> **EXERCISE GOAL**
Write out the contract excerpt below, on employee claims and undisclosed liabilities, word for word and in full.

> **EXCERPT PROVIDED**
# # #
Except as set forth in Section 5(r) of the Disclosure Schedule, there are no
claims pending or, threatened relating to the Company's employees for
compensation for any injury, disability or illness resulting from their
employment or overtime work.
The Company has been and until the Closing Date will be, in full compliance with
all statutory, regulatory or contractual requirements with respect to its
employees. There are no complaints, claims or charges outstanding, or,
anticipated, nor are there any orders, decisions, judgments or convictions
against or in respect of the Company in connection with its business or its
employees under any employment legislation or contract.
(s) Undisclosed Liabilities. Except as set forth in Section 5(s) of the
Disclosure Schedules or other sections of the Disclosure Schedules, the Company
has no liability related to its business, except for (i) liabilities set forth
on the face of the Most Recent Balance Sheet and (ii) liabilities that have
arisen after the Most Recent Balance Sheet in the Ordinary Course of Business
(none of which results from, arises out of, relates to, is in the nature of, or
was caused by any breach of contract, breach of warranty, tort, infringement, or
violation of law.)
6. Pre-Closing Covenants. The Parties agree as follows with respect to the
period between the execution of this Agreement and the Closing.
# # #
> **SOURCE DATA**

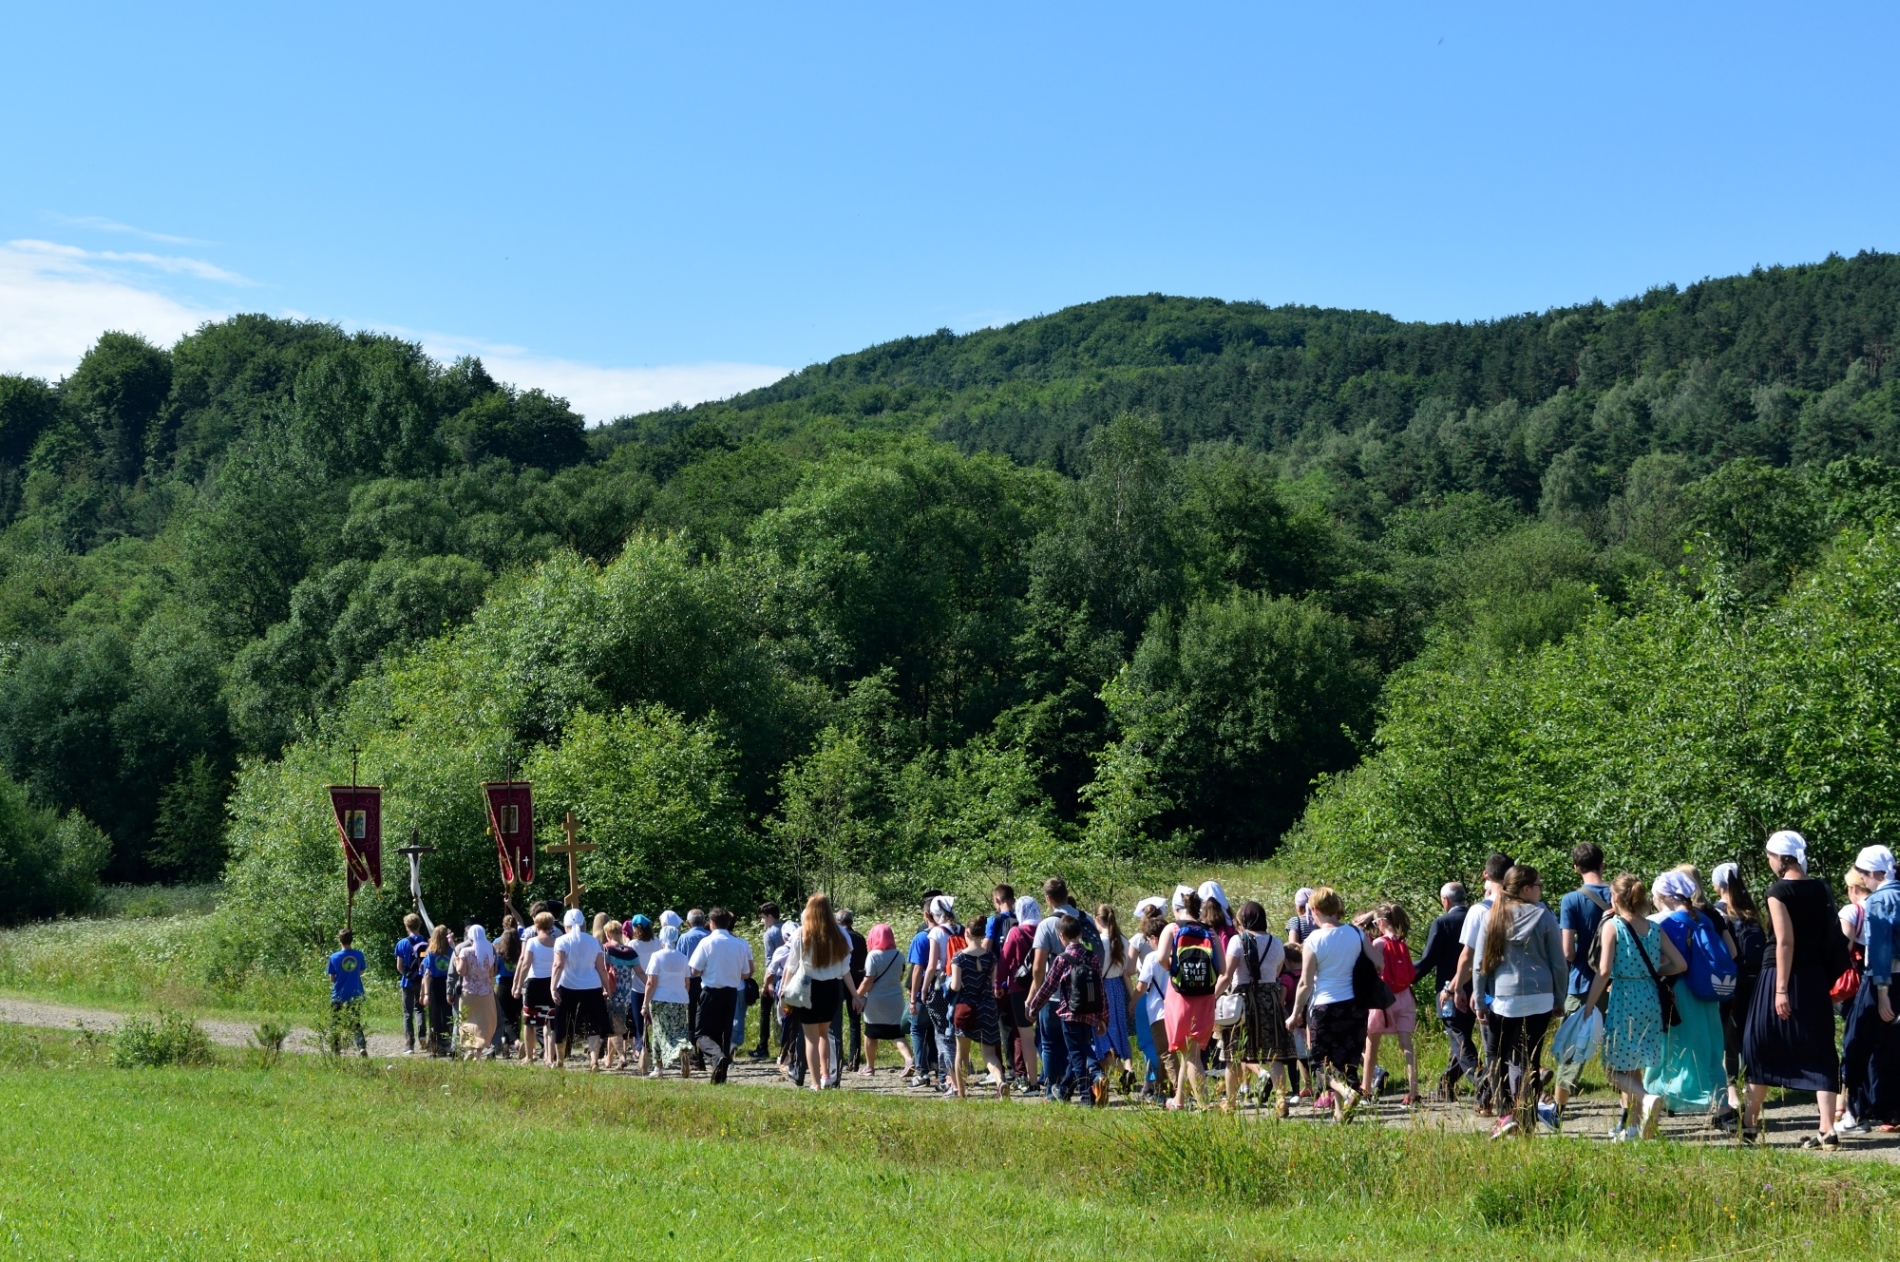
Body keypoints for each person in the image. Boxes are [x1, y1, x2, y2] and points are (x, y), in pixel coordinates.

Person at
# # #
> **SOLUTION**
Except as set forth in Section 5(r) of the Disclosure Schedule, there are no
claims pending or, threatened relating to the Company's employees for
compensation for any injury, disability or illness resulting from their
employment or overtime work.
The Company has been and until the Closing Date will be, in full compliance with
all statutory, regulatory or contractual requirements with respect to its
employees. There are no complaints, claims or charges outstanding, or,
anticipated, nor are there any orders, decisions, judgments or convictions
against or in respect of the Company in connection with its business or its
employees under any employment legislation or contract.
(s) Undisclosed Liabilities. Except as set forth in Section 5(s) of the
Disclosure Schedules or other sections of the Disclosure Schedules, the Company
has no liability related to its business, except for (i) liabilities set forth
on the face of the Most Recent Balance Sheet and (ii) liabilities that have
arisen after the Most Recent Balance Sheet in the Ordinary Course of Business
(none of which results from, arises out of, relates to, is in the nature of, or
was caused by any breach of contract, breach of warranty, tort, infringement, or
violation of law.)
6. Pre-Closing Covenants. The Parties agree as follows with respect to the
period between the execution of this Agreement and the Closing.